"""

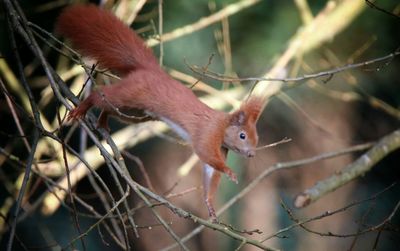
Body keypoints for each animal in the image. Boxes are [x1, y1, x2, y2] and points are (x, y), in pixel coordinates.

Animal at [56, 4, 262, 220]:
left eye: (256, 138)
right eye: (242, 135)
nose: (251, 154)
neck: (223, 127)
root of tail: (151, 70)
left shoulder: (221, 148)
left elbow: (209, 173)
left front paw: (210, 205)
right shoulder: (208, 133)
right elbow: (205, 154)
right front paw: (229, 171)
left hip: (133, 112)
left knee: (110, 108)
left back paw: (103, 121)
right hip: (131, 94)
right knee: (101, 95)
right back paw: (83, 107)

"""

◆ **TASK DIRECTIONS**: Please extract exactly, and only, the lines from the line containing "right elbow: (205, 154)" through the last line of the records.

◆ **ANSWER BOX**:
right elbow: (205, 154)
right front paw: (229, 171)
left hip: (133, 112)
left knee: (110, 108)
left back paw: (103, 121)
right hip: (131, 94)
right knee: (101, 95)
right back paw: (83, 107)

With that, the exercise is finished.